Jeannine Bertrand, principal at Parker, recalls Bumpas reaching into his own wallet to help kids pay sports registration fees. But his volunteerism went far beyond sports. As a member of the school’s site council, he worked to stretch shrinking budgets while prodding the school to better serve its community – particularly children.

"If something was good for kids, it was good, as far as Jim was concerned," Bertrand said.

"There are lots of wonderful fathers who are involved with their own kids," Ruxton agreed. "But Jim felt all kids should have opportunities. He would drive other people’s kids to things they couldn’t otherwise make."

Not that he wasn’t devoted to his own sons, Aden, 13, and Arik, 11, and to Linda, his wife of nearly 30 years.

"Every morning Linda would drive Jim and the kids to Parker in the minivan," Bertrand recalled. "He’d ride to school with the family, then put on his helmet and gloves and hop on his bike for the commute to work…"

Her voice choked off, and she paused a minute to compose herself.

"I suspect he left from the school just to extend his time with his family," she finally concluded.

"Sometimes we label certain professionals. Well, Jim sure turned around my opinion of attorneys. He was just a decent human being."

Bumpas focused on others even as he confronted death, she said.

"He called me in January and I almost fell off my chair when he told me he had lung cancer," the principal said. "He said, ‘I’m calling you because my doctor lays this to secondhand smoke (both his parents were smokers) – I want to start a campaign among schoolchildren about the effects of secondhand smoke.’"

Unfortunately, the cancer moved too quickly for him to accomplish that goal personally.

He did recruit a replacement coach for his baseball team this spring, coaching the players as long as he could, even hooked up to an oxygen tank, until his illness forced him into the hospital a month ago.

Such dedication is just one reason Bumpas received a Lifetime Service Award from Kidsports.

No one could be more deserving, Ruxton said.

"The guy could say nothing but positives," she said.

Chadwick admired the way Bumpas balanced work and family.

"I never figured out his secret, but I’d always see him pack his sports bag and wheel out on his bike about the time school let out," she said.

His office walls were papered with pictures of his Kidsports teams, but he was proudest of a poem written years ago by his son, Aden: "My Dad is special because he takes me places, buys me things and coaches the baseball team. When my Mom will not take me places, my Dad will, or if my Mom does not want to go on a bike ride, my dad will. He is a Great Dad and a special one, too."

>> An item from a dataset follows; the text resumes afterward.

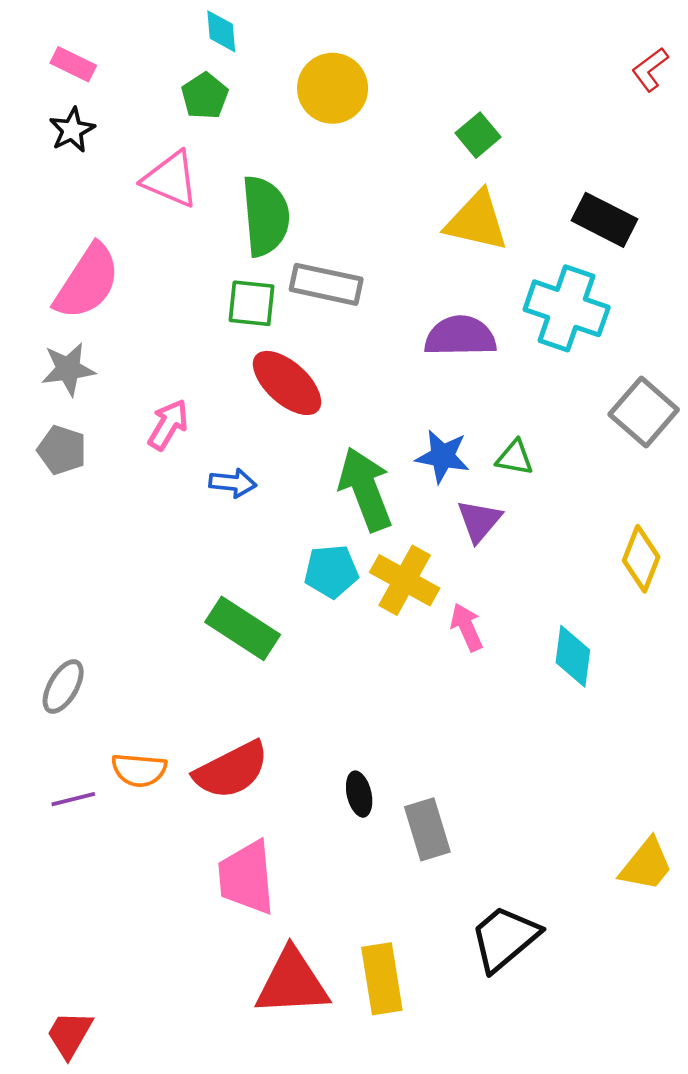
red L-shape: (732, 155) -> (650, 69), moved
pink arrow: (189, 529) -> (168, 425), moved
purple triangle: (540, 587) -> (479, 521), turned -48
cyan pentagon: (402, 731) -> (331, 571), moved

Chadwick has established a trust fund for Aden’s and Arik’s educations. Donations to the account, No. 2470024536, may be made at any branch of US Bank.

Ruxton, meanwhile, is hoping that many of the kids who were so important to Bumpas will be at today’s memorial service, 6:30 p.m. at St. Mary’s Episcopal Church.

"He was a great role model," she said. "He only got to be a father for 13 years, but he set an example those kids will never forget about parenting. Jim’s an excellent example of what we could use a whole world of."